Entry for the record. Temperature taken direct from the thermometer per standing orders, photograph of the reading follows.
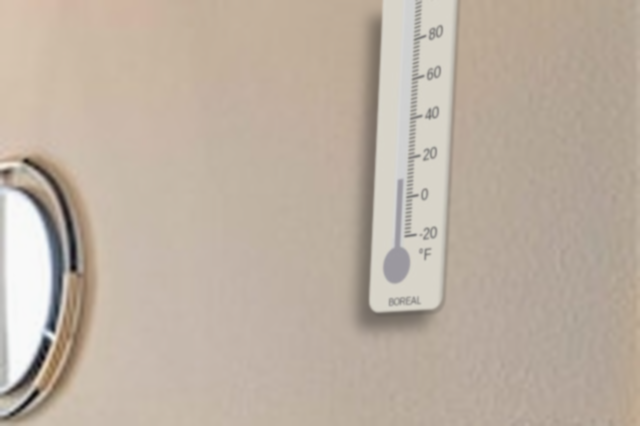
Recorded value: 10 °F
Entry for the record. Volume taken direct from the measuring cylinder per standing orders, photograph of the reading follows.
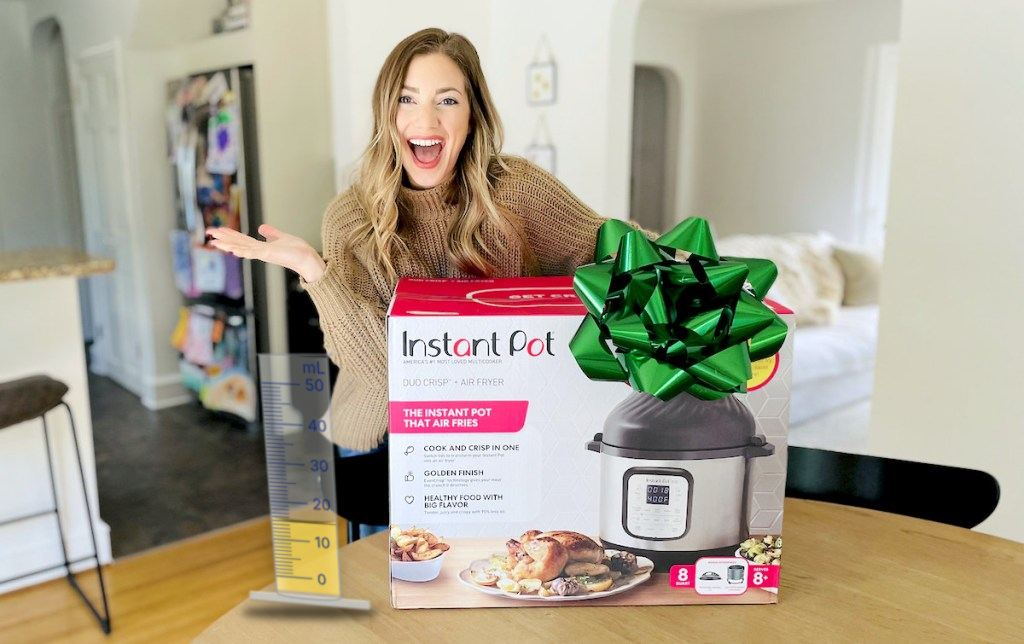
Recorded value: 15 mL
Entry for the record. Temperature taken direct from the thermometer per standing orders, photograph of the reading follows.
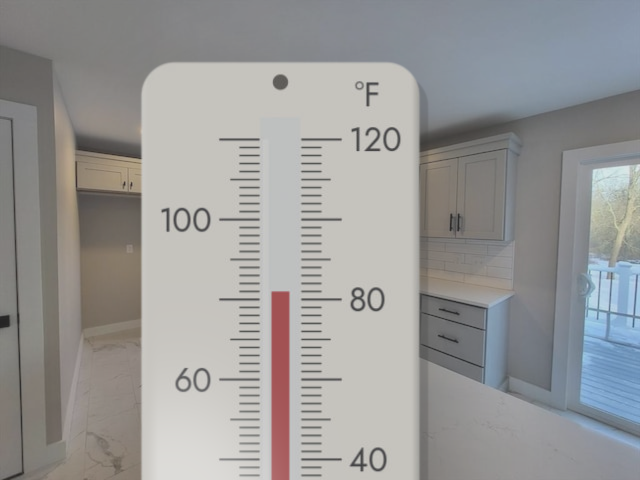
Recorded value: 82 °F
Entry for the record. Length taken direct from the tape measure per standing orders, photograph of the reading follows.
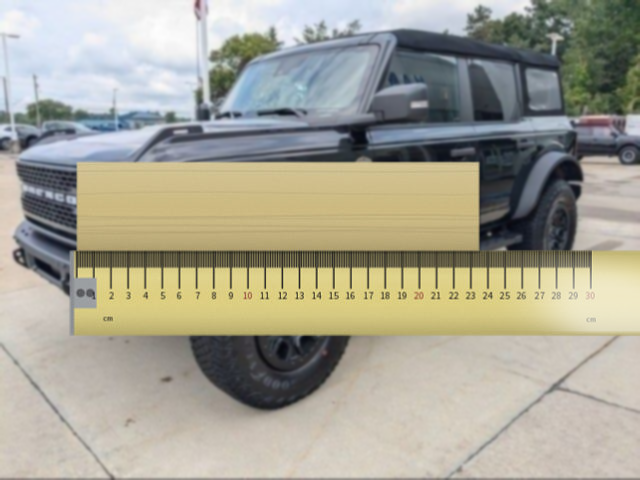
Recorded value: 23.5 cm
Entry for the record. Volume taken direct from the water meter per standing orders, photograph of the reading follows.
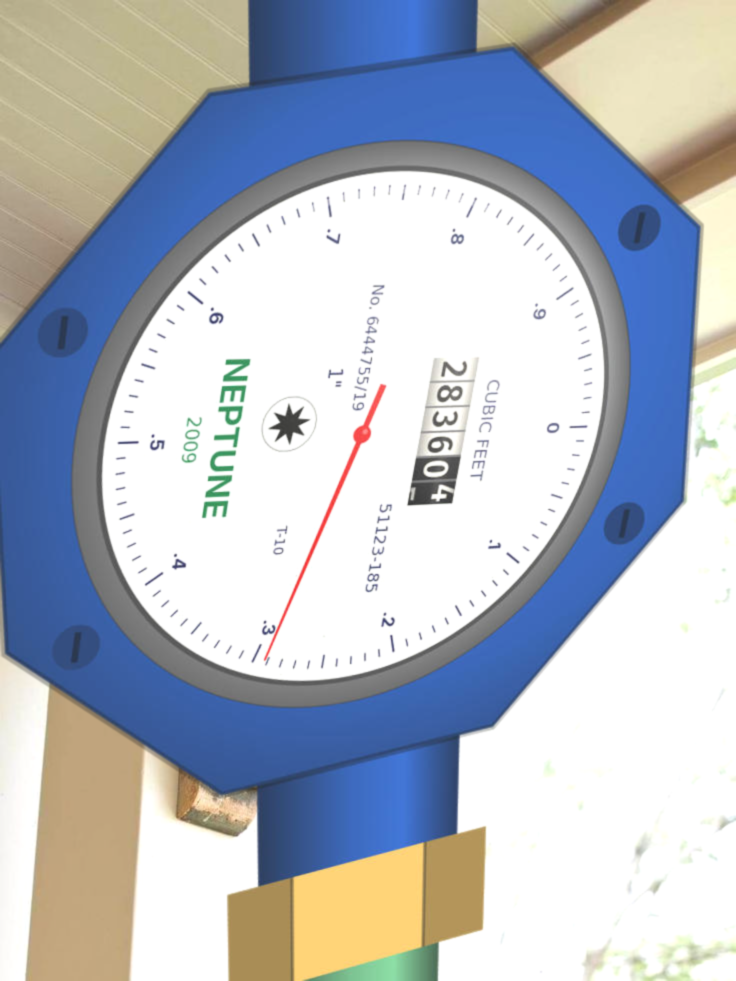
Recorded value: 283604.29 ft³
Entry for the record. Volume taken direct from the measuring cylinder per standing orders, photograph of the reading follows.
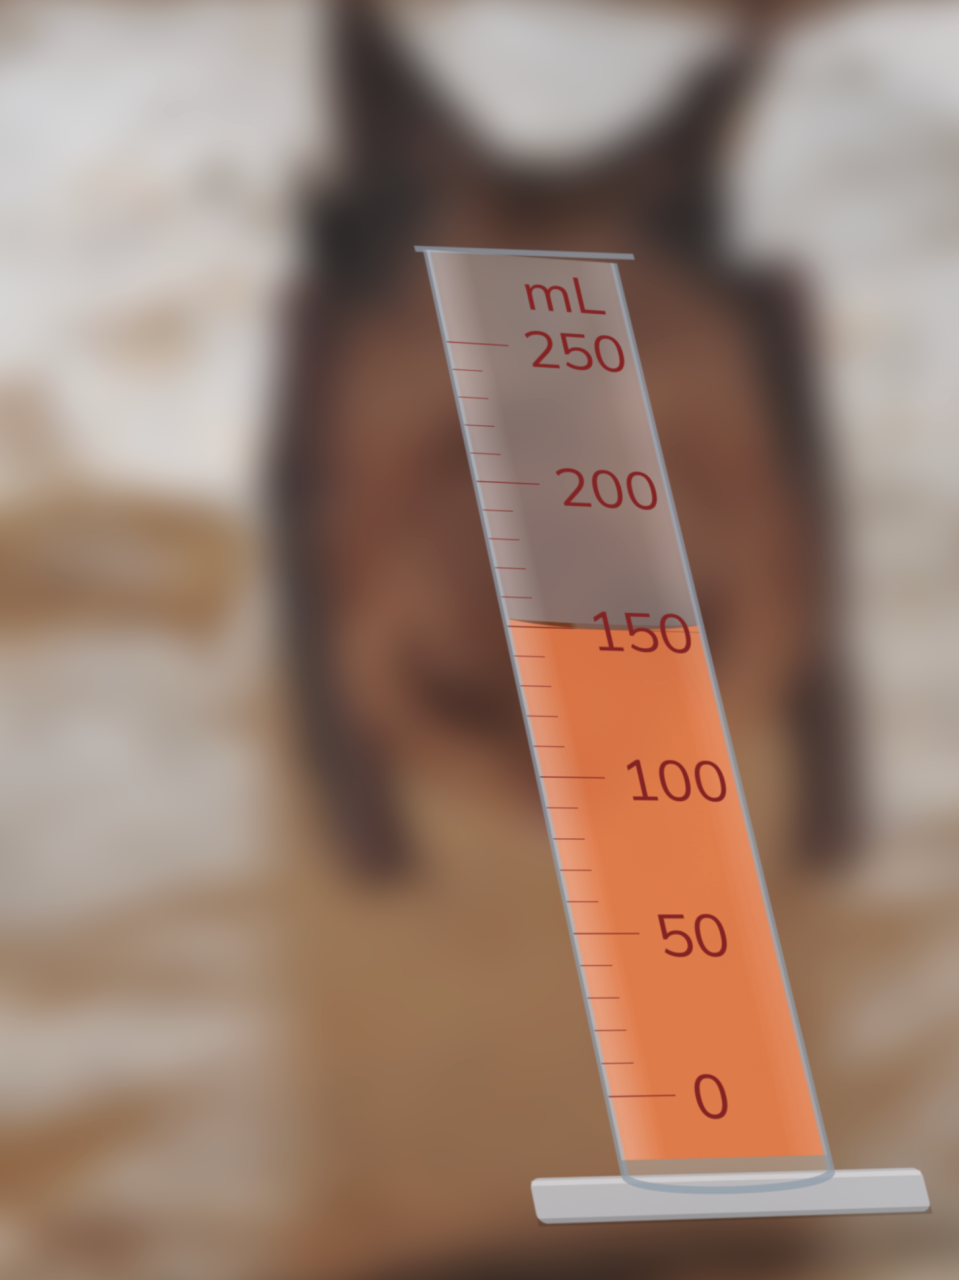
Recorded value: 150 mL
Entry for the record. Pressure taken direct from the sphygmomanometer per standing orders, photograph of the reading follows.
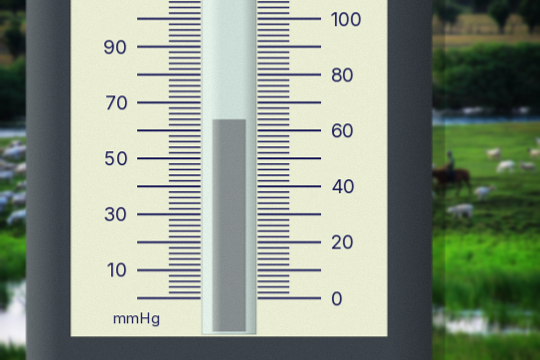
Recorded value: 64 mmHg
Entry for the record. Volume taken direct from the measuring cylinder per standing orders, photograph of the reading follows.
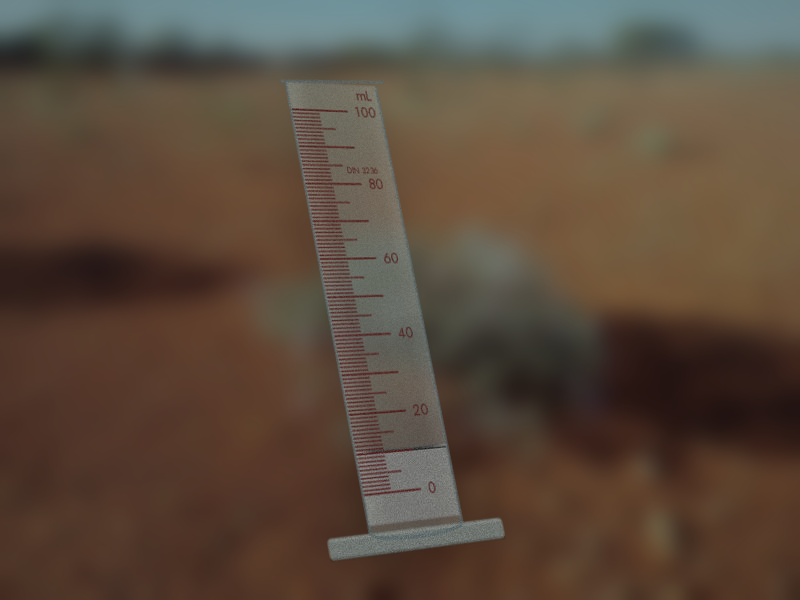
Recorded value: 10 mL
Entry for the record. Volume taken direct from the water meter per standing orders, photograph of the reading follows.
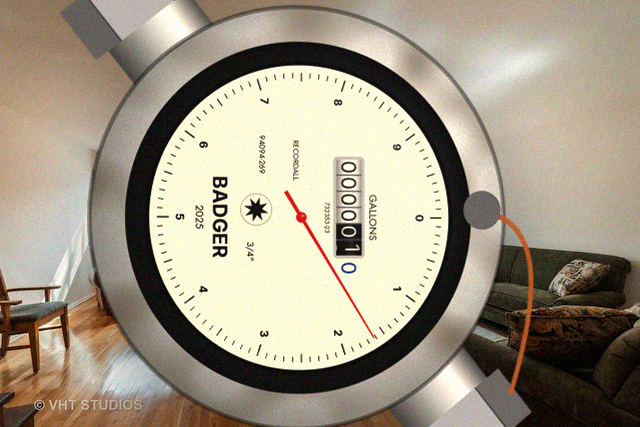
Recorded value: 11.6 gal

☆ ☆ ☆ ☆

What to work on – Can you print all of the entries above word for word, leaving the pictures out?

Response to this exercise –
Entry for the record. Temperature taken direct from the thermometer per standing orders, photograph of the reading follows.
Recorded value: 10 °F
Entry for the record. Volume taken direct from the measuring cylinder per standing orders, photograph of the reading follows.
Recorded value: 15 mL
Entry for the record. Temperature taken direct from the thermometer per standing orders, photograph of the reading follows.
Recorded value: 82 °F
Entry for the record. Length taken direct from the tape measure per standing orders, photograph of the reading follows.
Recorded value: 23.5 cm
Entry for the record. Volume taken direct from the water meter per standing orders, photograph of the reading follows.
Recorded value: 283604.29 ft³
Entry for the record. Volume taken direct from the measuring cylinder per standing orders, photograph of the reading follows.
Recorded value: 150 mL
Entry for the record. Pressure taken direct from the sphygmomanometer per standing orders, photograph of the reading follows.
Recorded value: 64 mmHg
Entry for the record. Volume taken direct from the measuring cylinder per standing orders, photograph of the reading follows.
Recorded value: 10 mL
Entry for the record. Volume taken direct from the water meter per standing orders, photograph of the reading follows.
Recorded value: 11.6 gal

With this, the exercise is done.